What is being asked :: Print each record below precisely, with every picture left out of the copy.

════════════════

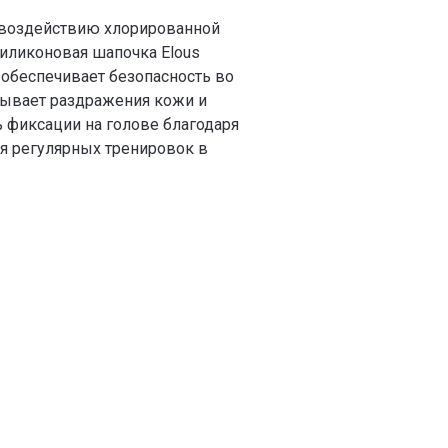
к воздействию хлорированной
Силиконовая шапочка Elous
обеспечивает безопасность во
ызывает раздражения кожи и
 фиксации на голове благодаря
я регулярных тренировок в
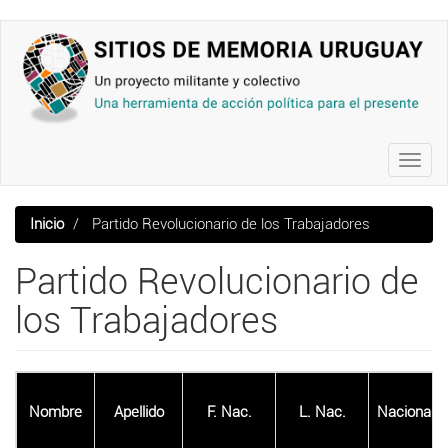
Pasar
al
contenido
principal
Toggl
navig
Inicio
Partido Revolucionario de los Trabajadores
Partido Revolucionario de
los Trabajadores
Nombre
Apellido
F. Nac.
L. Nac.
Nacionalid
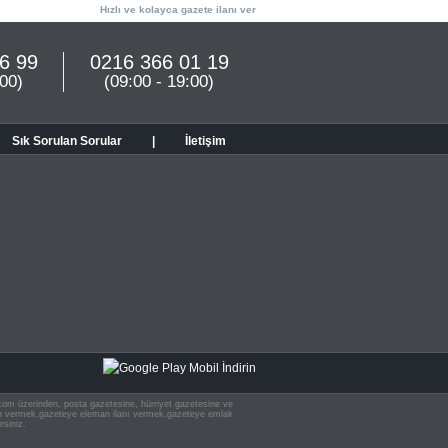
Hızlı ve kolayca gazete ilanı ver
6 99
0216 366 01 19
:00)
(09:00 - 19:00)
Sık Sorulan Sorular
|
İletişim
n.com üzerinden, posta gazetesine, hürriyet gazetesine ve
 ilan vermek,gazeteye eleman ilanı vermek,gazeteye emlak
rsiniz.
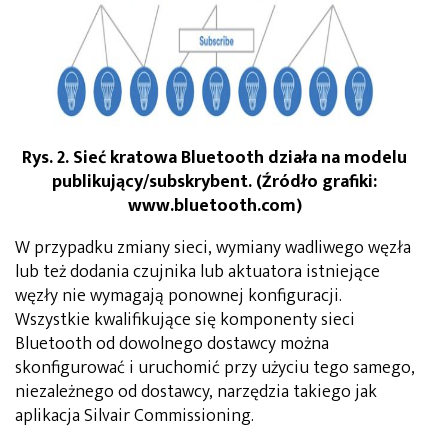
Rys. 2. Sieć kratowa Bluetooth działa na modelu
publikujący/subskrybent. (Źródło grafiki:
www.bluetooth.com)
W przypadku zmiany sieci, wymiany wadliwego węzła
lub też dodania czujnika lub aktuatora istniejące
węzły nie wymagają ponownej konfiguracji.
Wszystkie kwalifikujące się komponenty sieci
Bluetooth od dowolnego dostawcy można
skonfigurować i uruchomić przy użyciu tego samego,
niezależnego od dostawcy, narzędzia takiego jak
aplikacja Silvair Commissioning.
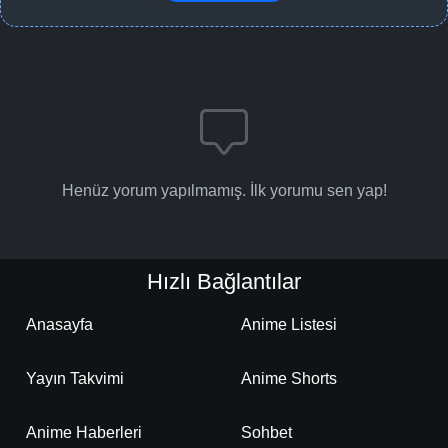
Henüz yorum yapılmamış. İlk yorumu sen yap!
Hızlı Bağlantılar
Anasayfa
Anime Listesi
Yayın Takvimi
Anime Shorts
Anime Haberleri
Sohbet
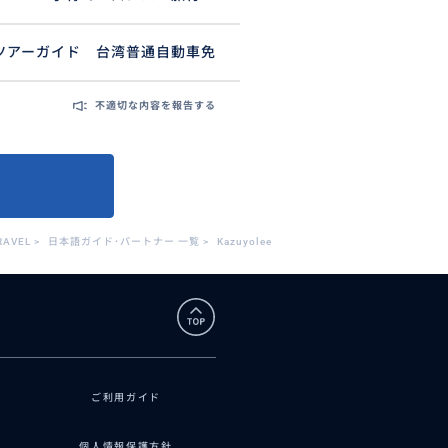
ツアーガイド 台湾普通自動車免
不適切な内容を報告する
RAVEL
>
日本語ガイド･パートナー 一覧
>
Kazuyolee
ご利用ガイド
個人情報保護方針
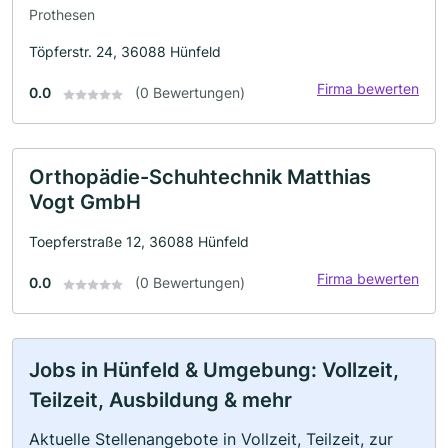
Prothesen
Töpferstr. 24, 36088 Hünfeld
Firma bewerten
0.0
(0 Bewertungen)
Orthopädie-Schuhtechnik Matthias
Vogt GmbH
Toepferstraße 12, 36088 Hünfeld
Firma bewerten
0.0
(0 Bewertungen)
Jobs in Hünfeld & Umgebung: Vollzeit,
Teilzeit, Ausbildung & mehr
Aktuelle Stellenangebote in Vollzeit, Teilzeit, zur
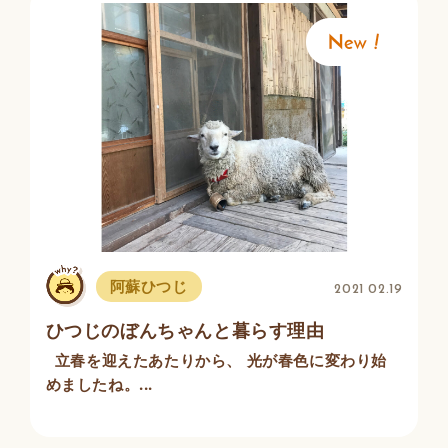
阿蘇ひつじ
2021 02.19
ひつじのぼんちゃんと暮らす理由
立春を迎えたあたりから、 光が春色に変わり始
めましたね。...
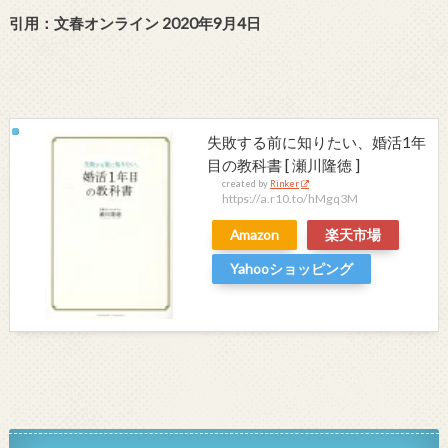
引用：文春オンライン 2020年9月4日
失敗する前に知りたい、婚活1年
目の教科書 [ 瀬川隆徳 ]
created by
Rinker
https://a.r10.to/hMgq3M
Amazon
楽天市場
Yahooショッピング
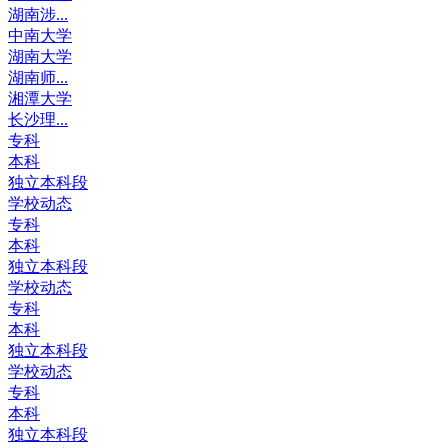
湖南涉...
中南大学
湖南大学
湖南师...
湘潭大学
长沙理...
专科
本科
独立本科段
学校动态
专科
本科
独立本科段
学校动态
专科
本科
独立本科段
学校动态
专科
本科
独立本科段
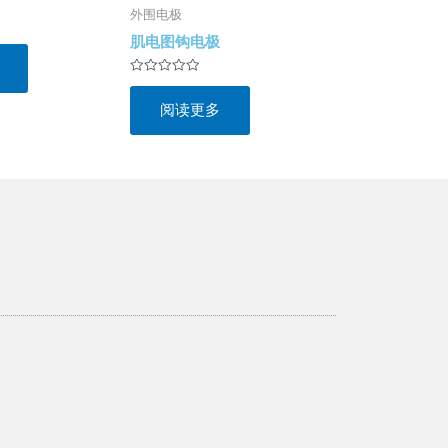
外围电极
肌电图钩电极
评
分
阅读更多
0
&sol;
5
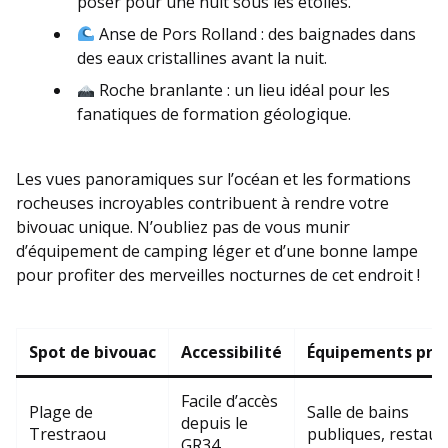
poser pour une nuit sous les étoiles.
Anse de Pors Rolland : des baignades dans
des eaux cristallines avant la nuit.
Roche branlante : un lieu idéal pour les
fanatiques de formation géologique.
Les vues panoramiques sur l’océan et les formations
rocheuses incroyables contribuent à rendre votre
bivouac unique. N’oubliez pas de vous munir
d’équipement de camping léger et d’une bonne lampe
pour profiter des merveilles nocturnes de cet endroit !
Spot de bivouac
Accessibilité
Équipements pro
Facile d’accès
Plage de
Salle de bains
depuis le
Trestraou
publiques, restaur
GR34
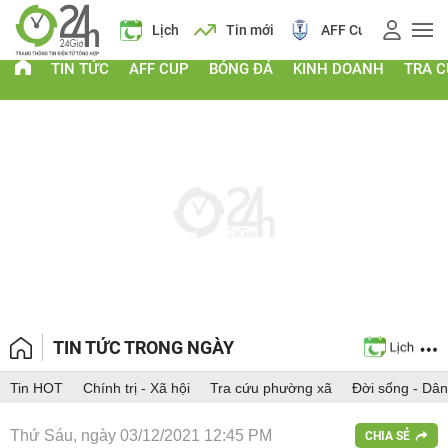
 vàng
Lịch
Tin mới
AFF Cup
Giá vàng
TIN TỨC
AFF CUP
BÓNG ĐÁ
KINH DOANH
TRA 
TIN TỨC TRONG NGÀY
Tin HOT
Chính trị - Xã hội
Tra cứu phường xã
Đời sống - Dân
Thứ Sáu, ngày 03/12/2021 12:45 PM
CHIA SẺ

════════════════

Solution ::
к воздействию хлорированной
Силиконовая шапочка Elous
обеспечивает безопасность во
ызывает раздражения кожи и
 фиксации на голове благодаря
я регулярных тренировок в
Pasar
al
contenido
principal
Toggl
navig
Inicio
Partido Revolucionario de los Trabajadores
Partido Revolucionario de
los Trabajadores
Nombre
Apellido
F. Nac.
L. Nac.
Nacionalid
Hızlı ve kolayca gazete ilanı ver
6 99
0216 366 01 19
:00)
(09:00 - 19:00)
Sık Sorulan Sorular
|
İletişim
n.com üzerinden, posta gazetesine, hürriyet gazetesine ve
 ilan vermek,gazeteye eleman ilanı vermek,gazeteye emlak
rsiniz.
Rys. 2. Sieć kratowa Bluetooth działa na modelu
publikujący/subskrybent. (Źródło grafiki:
www.bluetooth.com)
W przypadku zmiany sieci, wymiany wadliwego węzła
lub też dodania czujnika lub aktuatora istniejące
węzły nie wymagają ponownej konfiguracji.
Wszystkie kwalifikujące się komponenty sieci
Bluetooth od dowolnego dostawcy można
skonfigurować i uruchomić przy użyciu tego samego,
niezależnego od dostawcy, narzędzia takiego jak
aplikacja Silvair Commissioning.
Henüz yorum yapılmamış. İlk yorumu sen yap!
Hızlı Bağlantılar
Anasayfa
Anime Listesi
Yayın Takvimi
Anime Shorts
Anime Haberleri
Sohbet
ツアーガイド 台湾普通自動車免
不適切な内容を報告する
RAVEL
>
日本語ガイド･パートナー 一覧
>
Kazuyolee
ご利用ガイド
個人情報保護方針
Prothesen
Töpferstr. 24, 36088 Hünfeld
Firma bewerten
0.0
(0 Bewertungen)
Orthopädie-Schuhtechnik Matthias
Vogt GmbH
Toepferstraße 12, 36088 Hünfeld
Firma bewerten
0.0
(0 Bewertungen)
Jobs in Hünfeld & Umgebung: Vollzeit,
Teilzeit, Ausbildung & mehr
Aktuelle Stellenangebote in Vollzeit, Teilzeit, zur
阿蘇ひつじ
2021 02.19
ひつじのぼんちゃんと暮らす理由
立春を迎えたあたりから、 光が春色に変わり始
めましたね。...
引用：文春オンライン 2020年9月4日
失敗する前に知りたい、婚活1年
目の教科書 [ 瀬川隆徳 ]
created by
Rinker
https://a.r10.to/hMgq3M
Amazon
楽天市場
Yahooショッピング
湖南涉...
中南大学
湖南大学
湖南师...
湘潭大学
长沙理...
专科
本科
独立本科段
学校动态
专科
本科
独立本科段
学校动态
专科
本科
独立本科段
学校动态
专科
本科
独立本科段
外围电极
肌电图钩电极
评
分
阅读更多
0
&sol;
5
poser pour une nuit sous les étoiles.
Anse de Pors Rolland : des baignades dans
des eaux cristallines avant la nuit.
Roche branlante : un lieu idéal pour les
fanatiques de formation géologique.
Les vues panoramiques sur l’océan et les formations
rocheuses incroyables contribuent à rendre votre
bivouac unique. N’oubliez pas de vous munir
d’équipement de camping léger et d’une bonne lampe
pour profiter des merveilles nocturnes de cet endroit !
Spot de bivouac
Accessibilité
Équipements pro
Facile d’accès
Plage de
Salle de bains
depuis le
Trestraou
publiques, restaur
GR34
 vàng
Lịch
Tin mới
AFF Cup
Giá vàng
TIN TỨC
AFF CUP
BÓNG ĐÁ
KINH DOANH
TRA 
TIN TỨC TRONG NGÀY
Tin HOT
Chính trị - Xã hội
Tra cứu phường xã
Đời sống - Dân
Thứ Sáu, ngày 03/12/2021 12:45 PM
CHIA SẺ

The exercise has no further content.